**TESTO FORNITO**.
|---|
Renzi guarda al dopo Consulta, il Pd resta il primo partito

ROMA. – Matteo Renzi riavvia la macchina del Pd dopo la ‘botta’ del referendum e dopo la manutenzione, non sempre perfetta, dovuta agli impegni di governo. Riunendo i segretari regionali e provinciali al Nazareno, il leader dem, in versione zen ma non scoraggiata, guarda già al 2017 avviando una campagna d’ascolto che culminerà il 21 gennaio nella mobilitazione dei circoli che sarà propedeutica alla campagna elettorale perchè, è la linea dell’ex premier, anche se il Pd sostiene Gentiloni, “che si voti a giugno o a fine legislatura, è in ogni caso questione di mesi e noi siamo ancora il primo partito”.

E’ chiaro a tutti che il grimaldello per andare a votare sia la legge elettorale. Durante il brindisi di auguri al Nazareno, con cui conclude la giornata romana, Renzi fa il punto con il deputato dem Michele Nicoletti che pochi giorni fa ha ripresentato alla Camera il ddl per reintrodurre il Mattarellum. La proposta è in stand by e l’accoglienza tra i partiti è fredda tra il niet di Berlusconi ed il sì di Matteo Salvini. Ma il segretario dem vuole tenere sul tavolo il Mattarellum almeno fino alla decisione della Consulta quando i giochi politici entreranno nel vivo.
|---|
**MATERIALE MOSTRATO**.
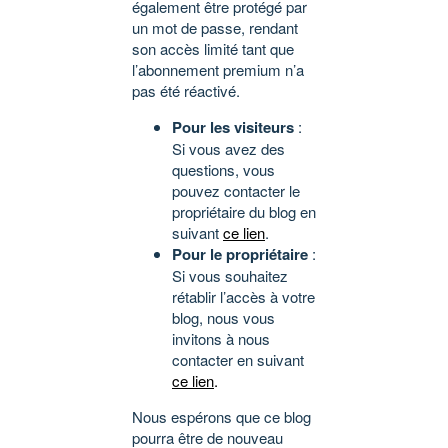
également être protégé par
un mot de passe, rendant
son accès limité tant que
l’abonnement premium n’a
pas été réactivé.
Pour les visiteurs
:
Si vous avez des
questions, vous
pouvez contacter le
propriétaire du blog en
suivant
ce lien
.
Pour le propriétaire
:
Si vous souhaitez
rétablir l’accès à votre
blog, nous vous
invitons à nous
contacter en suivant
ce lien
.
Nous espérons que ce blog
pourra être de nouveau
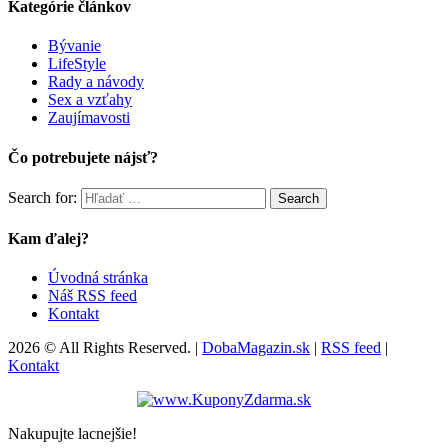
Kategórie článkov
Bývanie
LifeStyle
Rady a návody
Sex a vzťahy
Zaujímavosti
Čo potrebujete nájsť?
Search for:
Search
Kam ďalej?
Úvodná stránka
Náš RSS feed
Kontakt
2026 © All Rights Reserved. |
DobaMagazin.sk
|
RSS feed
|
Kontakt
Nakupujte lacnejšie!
|---|
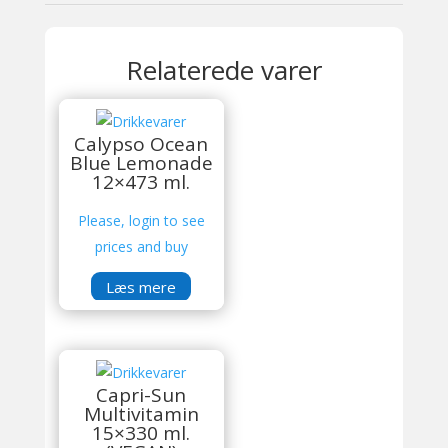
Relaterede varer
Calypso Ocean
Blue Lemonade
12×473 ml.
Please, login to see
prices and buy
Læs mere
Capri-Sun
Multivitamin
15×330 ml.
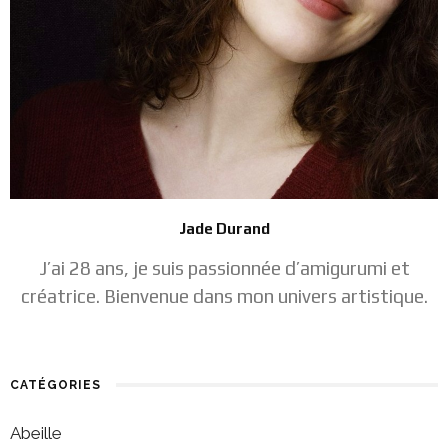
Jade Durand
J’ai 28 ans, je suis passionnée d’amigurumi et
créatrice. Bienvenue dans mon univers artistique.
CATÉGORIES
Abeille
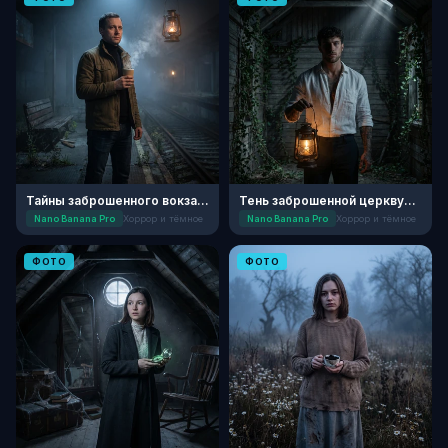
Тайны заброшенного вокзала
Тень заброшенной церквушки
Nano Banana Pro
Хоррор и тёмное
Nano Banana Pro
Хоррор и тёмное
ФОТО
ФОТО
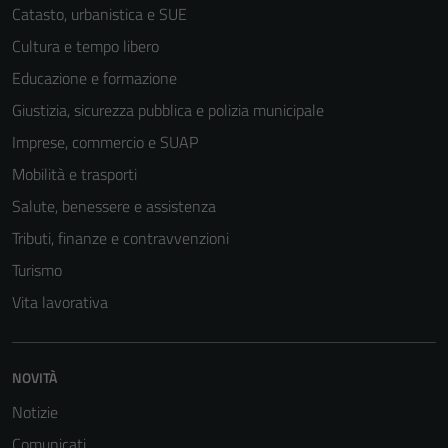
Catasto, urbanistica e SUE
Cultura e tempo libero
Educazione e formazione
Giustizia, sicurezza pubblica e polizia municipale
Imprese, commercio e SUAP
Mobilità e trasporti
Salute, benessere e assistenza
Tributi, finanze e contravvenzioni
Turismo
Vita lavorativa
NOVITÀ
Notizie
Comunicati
|---|
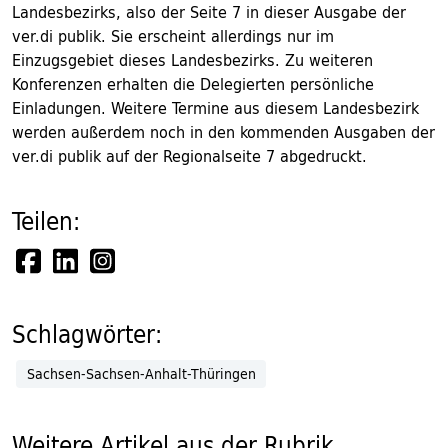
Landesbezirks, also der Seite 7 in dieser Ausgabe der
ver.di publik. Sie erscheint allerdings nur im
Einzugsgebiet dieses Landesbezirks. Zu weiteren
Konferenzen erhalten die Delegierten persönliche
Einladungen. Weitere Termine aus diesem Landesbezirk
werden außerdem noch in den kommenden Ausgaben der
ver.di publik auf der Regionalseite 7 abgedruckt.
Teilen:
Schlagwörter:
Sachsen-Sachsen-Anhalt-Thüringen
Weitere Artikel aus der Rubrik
|---|
**COSA FARAI**.
Stabilisci se ciascuna affermazione concorda con l'articolo su Renzi e il Pd, rispondendo sì o no e citando testualmente le parole decisive: 1. La mobilitazione dei circoli è prevista per il 21 gennaio. 2. Berlusconi ha accolto con favore la proposta di reintrodurre il Mattarellum. 3. Michele Nicoletti ha ripresentato il ddl al Senato. I record non servono per svolgere questo esercizio.

**RISPOSTA**.
1. Sì: "culminerà il 21 gennaio nella mobilitazione dei circoli".
2. No: "il niet di Berlusconi ed il sì di Matteo Salvini".
3. No: "ha ripresentato alla Camera il ddl".